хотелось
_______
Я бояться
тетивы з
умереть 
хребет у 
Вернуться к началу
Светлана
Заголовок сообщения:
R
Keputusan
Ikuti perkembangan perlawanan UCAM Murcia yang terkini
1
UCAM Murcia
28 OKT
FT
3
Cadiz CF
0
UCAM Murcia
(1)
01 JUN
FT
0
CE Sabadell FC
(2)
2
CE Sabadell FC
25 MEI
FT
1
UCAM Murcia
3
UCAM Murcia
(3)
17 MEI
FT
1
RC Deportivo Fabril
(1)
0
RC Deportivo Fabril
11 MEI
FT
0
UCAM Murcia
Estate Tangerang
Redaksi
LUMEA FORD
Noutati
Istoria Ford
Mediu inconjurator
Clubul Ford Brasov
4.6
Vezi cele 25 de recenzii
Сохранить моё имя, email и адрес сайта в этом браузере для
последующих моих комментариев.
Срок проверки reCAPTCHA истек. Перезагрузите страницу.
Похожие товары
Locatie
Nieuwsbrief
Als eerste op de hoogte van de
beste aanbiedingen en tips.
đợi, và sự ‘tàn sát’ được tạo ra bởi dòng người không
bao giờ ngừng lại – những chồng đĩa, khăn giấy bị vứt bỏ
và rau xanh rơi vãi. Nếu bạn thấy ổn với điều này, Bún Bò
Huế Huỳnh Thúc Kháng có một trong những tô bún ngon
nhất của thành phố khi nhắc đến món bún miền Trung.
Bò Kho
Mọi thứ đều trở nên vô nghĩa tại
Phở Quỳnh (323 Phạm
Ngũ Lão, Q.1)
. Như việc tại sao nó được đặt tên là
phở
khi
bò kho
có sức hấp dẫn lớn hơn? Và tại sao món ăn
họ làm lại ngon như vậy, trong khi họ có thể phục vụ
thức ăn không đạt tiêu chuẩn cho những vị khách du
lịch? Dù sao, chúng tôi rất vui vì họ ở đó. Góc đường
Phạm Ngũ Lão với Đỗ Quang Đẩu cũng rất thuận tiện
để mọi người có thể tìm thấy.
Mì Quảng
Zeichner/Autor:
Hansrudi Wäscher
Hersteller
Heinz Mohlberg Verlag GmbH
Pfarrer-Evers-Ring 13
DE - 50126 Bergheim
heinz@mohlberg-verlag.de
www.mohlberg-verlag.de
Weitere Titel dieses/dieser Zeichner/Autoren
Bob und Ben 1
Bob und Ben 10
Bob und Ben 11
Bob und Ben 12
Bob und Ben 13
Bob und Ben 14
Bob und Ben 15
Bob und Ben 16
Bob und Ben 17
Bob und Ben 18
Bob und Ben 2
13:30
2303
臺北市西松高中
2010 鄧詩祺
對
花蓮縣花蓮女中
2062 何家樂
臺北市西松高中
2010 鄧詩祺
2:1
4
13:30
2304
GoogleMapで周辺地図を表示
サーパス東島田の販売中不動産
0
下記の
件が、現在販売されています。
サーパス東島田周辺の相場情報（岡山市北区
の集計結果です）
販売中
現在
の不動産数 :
= = = = = = =
WORK INSTRUCTION »
Which lines above contain the word "không"? Copy each of them.

EXERCISE SOLUTION »
đợi, và sự ‘tàn sát’ được tạo ra bởi dòng người không
thức ăn không đạt tiêu chuẩn cho những vị khách du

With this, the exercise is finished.